Deuteronomium 30:4 Al bevonden uw verdrevenen zich aan het einde van de hemel, toch zal de HEERE, uw God, u vandaar bijeenbrengen en u vandaar weghalen.
Deuteronomium 30:5 En de HEERE, uw God, zal u naar het land brengen dat uw vaderen in bezit hadden, en u zult het weer in bezit nemen; en Hij zal u goeddoen en u talrijker maken dan uw vaderen.
Deuteronomium 30:6 De HEERE, uw God, zal uw hart en het hart van uw nageslacht besnij­den, om de HEERE, uw God, lief te hebben met heel uw hart en met heel uw ziel, zodat u lev­en zult.
Deuteronomium 30:7 De HEERE, uw God, zal al deze vervloekingen op uw vijanden leggen en op hen die u haten en die u vervolgd hebben.
Deuteronomium 30:8 En zult zich bekeren, de stem van de HEERE ge­hoorzaam zijn en al Zijn geboden, die ik u heden gebied, houden.

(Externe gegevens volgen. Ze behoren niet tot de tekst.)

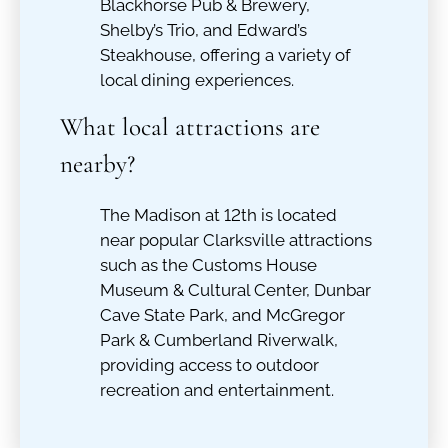
Blackhorse Pub & Brewery,
Shelby’s Trio, and Edward’s
Steakhouse, offering a variety of
local dining experiences.
What local attractions are
nearby?
The Madison at 12th is located
near popular Clarksville attractions
such as the Customs House
Museum & Cultural Center, Dunbar
Cave State Park, and McGregor
Park & Cumberland Riverwalk,
providing access to outdoor
recreation and entertainment.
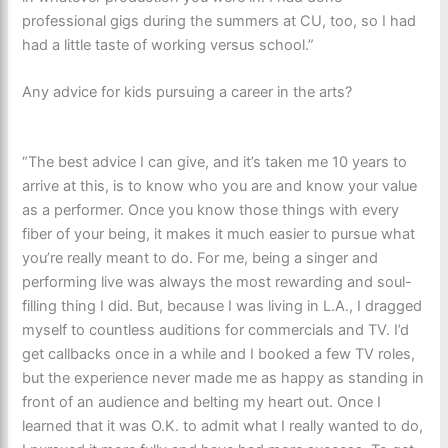
professional gigs during the summers at CU, too, so I had
had a little taste of working versus school.”
Any advice for kids pursuing a career in the arts?
“The best advice I can give, and it’s taken me 10 years to
arrive at this, is to know who you are and know your value
as a performer. Once you know those things with every
fiber of your being, it makes it much easier to pursue what
you’re really meant to do. For me, being a singer and
performing live was always the most rewarding and soul-
filling thing I did. But, because I was living in L.A., I dragged
myself to countless auditions for commercials and TV. I’d
get callbacks once in a while and I booked a few TV roles,
but the experience never made me as happy as standing in
front of an audience and belting my heart out. Once I
learned that it was O.K. to admit what I really wanted to do,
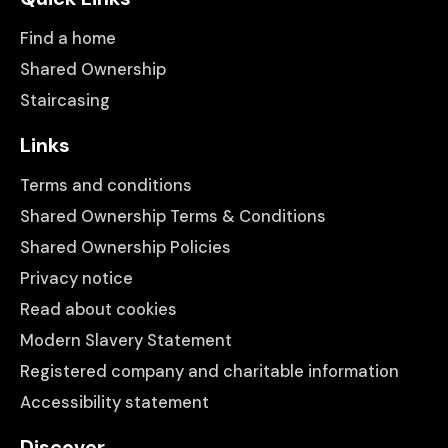
Find a home
Shared Ownership
Staircasing
Links
Terms and conditions
Shared Ownership Terms & Conditions
Shared Ownership Policies
Privacy notice
Read about cookies
Modern Slavery Statement
Registered company and charitable information
Accessibility statement
Discover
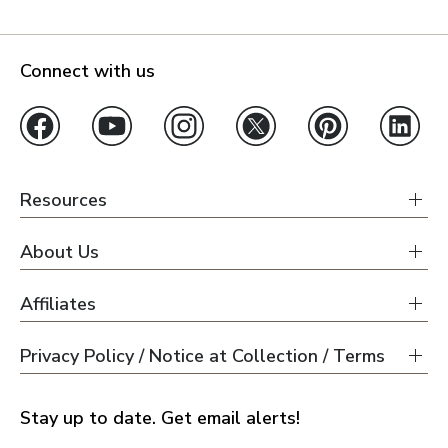
Connect with us
Resources
About Us
Affiliates
Privacy Policy / Notice at Collection / Terms
Stay up to date. Get email alerts!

Deuteronomium 30:9 De HEERE, uw God, zal u overvloed geven in al het werk van uw handen, in de vrucht van uw schoot, in de vrucht van uw vee en in de vrucht van uw land, ten goede. Want de HEERE zal Zich weer ten goede over u verblijden, zoals Hij Zich over uw vaderen verblijd heeft,
Deuteronomium 30:10 wanneer u de stem van de HEERE, uw God, gehoorzaam bent door Zijn geboden en Zijn verordeningen, die in dit wetboek geschreven zijn, in acht te nemen; wanneer u zich bekeert tot de HEERE, uw God, met heel uw hart en met heel uw ziel.
Deuteronomium 30:11 Want dit gebod, dat ik u heden gebied, is niet te moeilijk voor u en het is niet ver weg.
Deuteronomium 30:12 Het is niet in de hemel, zodat u zou kunnen zeg­gen: Wie zal voor ons naar de hemel opstijgen om het voor ons te halen en ons te laten horen, zodat wij het kunnen doen?
Deuteronomium 30:13 Het is ook niet aan de overzijde van de zee, zodat u zou kunnen zeggen: Wie zal voor ons oversteken naar de overzijde van de zee om het voor ons te halen en het ons te laten horen, zodat wij het kunnen doen?
Deuteronomium 30:14 Want dit woord is heel dicht bij u, in uw mond en in uw hart, om het te doen.
Deuteronomium 30:15 Zie, ik heb u heden het leven en het goede voorgehouden, maar ook de dood en het kwade.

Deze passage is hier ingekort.